TASK REQUIREMENTS:
In the material below, repeat only the lines from the one that holds "NY育ちの英会話講師 / 翻訳者兼通訳者…" through the final line, exactly as they stand.

DATA RECORDS:
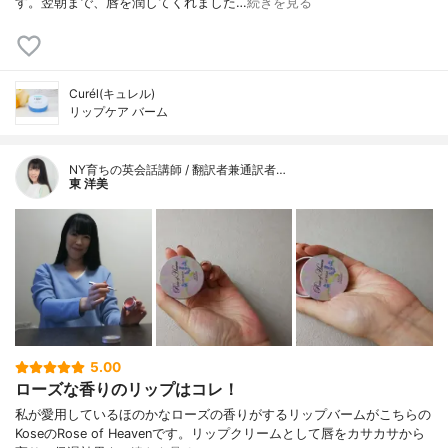
す。翌朝まで、唇を潤してくれました…
続きを見る
Curél(キュレル)
リップケア バーム
NY育ちの英会話講師 / 翻訳者兼通訳者…
東 洋美
5.00
ローズな香りのリップはコレ！
私が愛用しているほのかなローズの香りがするリップバームがこちらの
KoseのRose of Heavenです。リップクリームとして唇をカサカサから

EXERCISE OUTPUT:
NY育ちの英会話講師 / 翻訳者兼通訳者…
東 洋美
5.00
ローズな香りのリップはコレ！
私が愛用しているほのかなローズの香りがするリップバームがこちらの
KoseのRose of Heavenです。リップクリームとして唇をカサカサから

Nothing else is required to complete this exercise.